# Geocoding

Geocoding is the process of providing a reference (such as LAT and LNG coordinates) for a string recognized as a geographical entity in the text. Often, there are several candidate entities, and an important challenge for geocoding is finding the most likely candidate.

## Geonames

An important resource for geographical annotation is [Geonames](https://www.geonames.org/). Here, we demonstrate how to incorporate geonames in the spaCy annotation pipeline.

### geocoder library

To access geonames from a python program, we will use the [geocoder](https://geocoder.readthedocs.io/providers/GeoNames.html) library for geonames, demonstrated below. 

To use the api for **geonames**, you need to **register** as a user (ie create a [username](https://www.geonames.org/login)), and next go to your login page where you can activate access to the api.

_The parameter 'username' needs to be passed with each request. The username for your application can be registered here. You will then receive an email with a confirmation link and after you have confirmed the email you can enable your account for the webservice on your account page_

Geocoder provides easy access to other geo-resources as well (such as google maps).



In [None]:
#run this the first time and/or when you are using google colab
#!pip install geocoder


import geocoder

# replace GosseBouma with your own username 
locations = geocoder.geonames("Dagstuhl",key='GosseBouma',maxRows=5)
# try Winsum, Groningen (why is Veendam etc in there?)
# Bar Ilan University, Dagstuhl, Wadern, Martinitoren, Schloss Dagstuhl

for g in locations :
    print(g.address,g.description, g.latlng)


### Exercise 1

* Try a few values for the string in the call to the geonames api to explore which locations and points of interest are and are not covered by geonames

## spaCy

For integration of geocoding/geonames in spaCy, we first need to load a spacy model.

In [None]:
import spacy

# nlp = spacy.load('en_core_web_lg')

nlp = spacy.load('en_core_web_trf')


## Geocoding spaCy Named Entities using geonames

Next we define the linker function for geonames. 

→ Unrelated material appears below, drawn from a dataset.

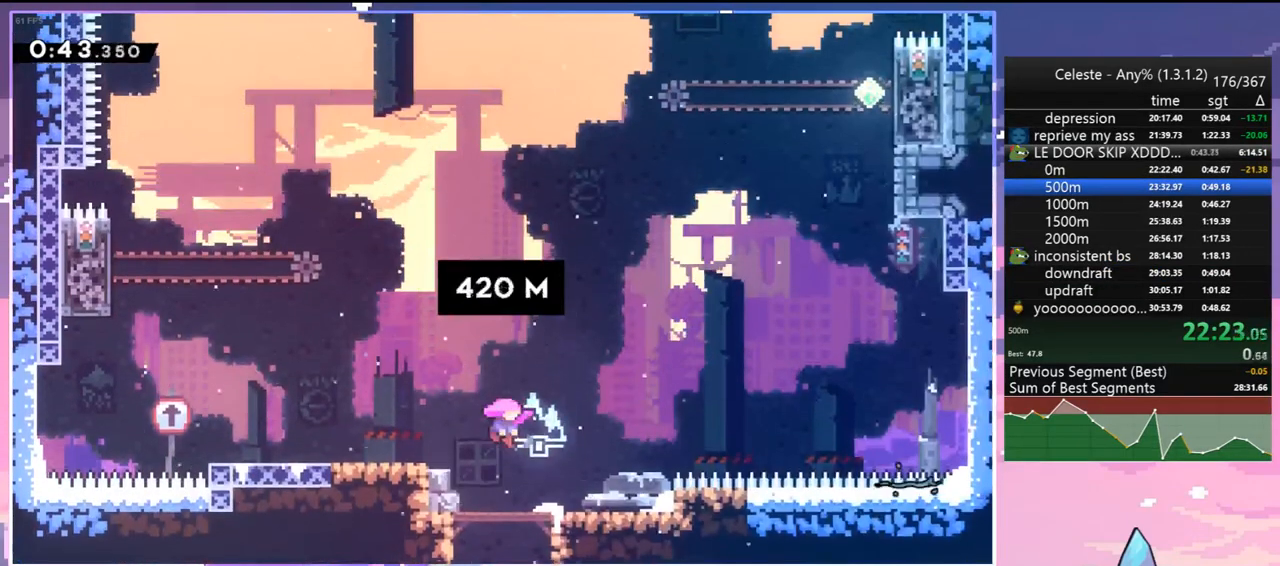
{"keys": [], "events": []}
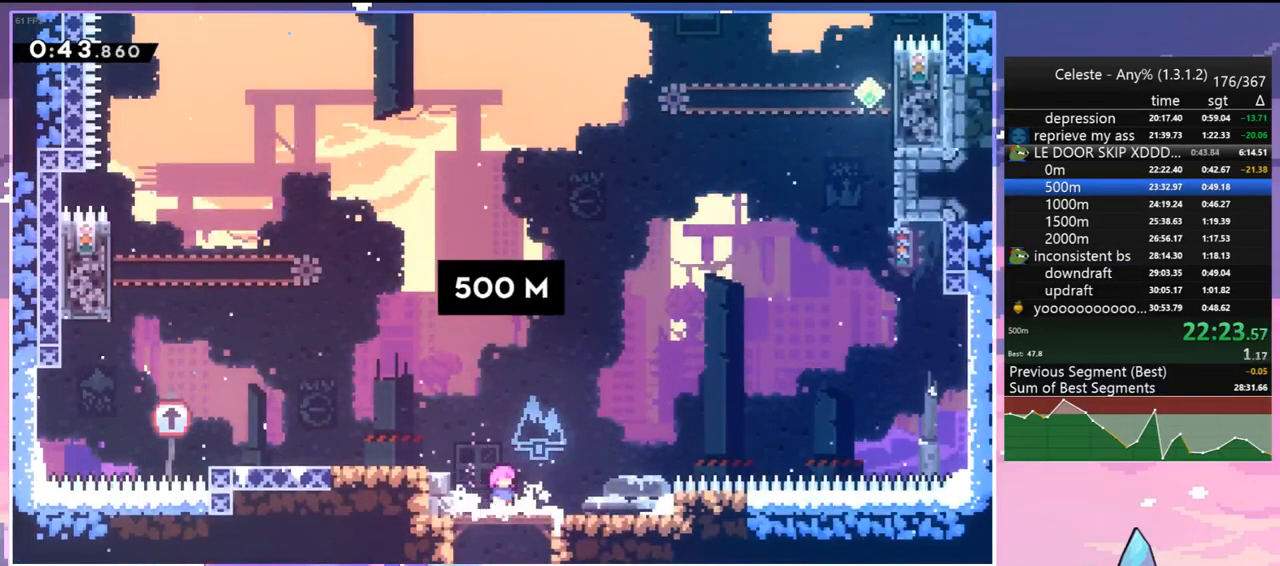
{"keys": ["dash", "jump", "left"], "events": [[83, "left", "down"], [167, "jump", "down"], [267, "dash", "down"], [317, "jump", "up"], [500, "jump", "down"]]}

Integration with spaCy is done by introducing an extension attribute on the spans found by the named entities component. See https://spacy.io/usage/rule-based-matching#entityruler for an example and discussion.

Only geographical locations are linked using geonames. Note that we simply return the first match from geonames, other linking strategies (which ones?) might give more accurate results. 


In [None]:
import requests

from spacy.tokens import Span
    
def geonames_linking(span) :
    # You can try to come up with more interesting geocding strategies instead of picking the first solution
    if span.label_ == "GPE" :
        g = geocoder.geonames(span.text,key='GosseBouma')
        if g :
            #print(g)
            return((g.latlng,g.description,g.country))
        else :
            return('GPE_not_known')
    else :
        return "not_GPE"
            
Span.set_extension('geonames_link',getter=geonames_linking,force=True)    



In [None]:
doc = nlp(text)

#text = '''At the UG’s Campus Fryslân faculty in Leeuwarden, Van Vulpen is conducting research into discontent in different regions of the Netherlands. The results of the recent provincial elections, in which the new Farmer-Citizen Movement (BBB) scored a thumping victory over the established parties, suggest that the government is the main object of that discontent. Van Vulpen: ‘The BBB used public disaffection to its advantage, profiling itself as a rural party and magnifying the differences between city and countryside.’
# Much of the support for the BBB came from the fringe regions outside the Randstad. In parts of the province of Overijssel, the BBB raked in almost 60% of the votes. Van Vulpen’s goal is to uncover the reasons underlying this regional discontent with the government and the established parties. Because of his expertise in this area, his opinion is often sought by the Dutch media.'''

text = '''Last August, Oleg Patsulya, a Russian citizen living near Miami, emailed a Russian airline that had been cut off from Western technology and materials with a tempting offer.
He could help circumvent the global sanctions imposed on Rossiya Airlines after Russia’s invasion of Ukraine by shuffling the aircraft parts and electronics that it so desperately needed through a network of companies based in Florida, Turkey and Russia.
'''
for sent in doc.sents :
    print(sent.text)
for ent in doc.ents: 
    print(ent.text, ent._.geonames_link)
print()

### Exercise 2

* Replace the text in the example above with another text, containing one or more gegraphical locations. Are they recognized as entities? Are they located correctly and linked to the correct entity? 

### Exercise 3
* Modify the geonames-entity-linking function so that it prints population size as well for each resolved population. See [geonames](https://geocoder.readthedocs.io/providers/GeoNames.html) for details 

### Exercise 4
* Modify the geonames-entity-linking function with the additional constraint that locations must be linked to a location that is situated in a given country. I.e. for a newspaper article about the Netherlands, we might require *Bergen* to be resolved to the place in the Netherlands, not Norway. Check geonames filters for details
* Can you think of another example where such a constraint would help? If so, show that the linker gives different results with and without the constraint.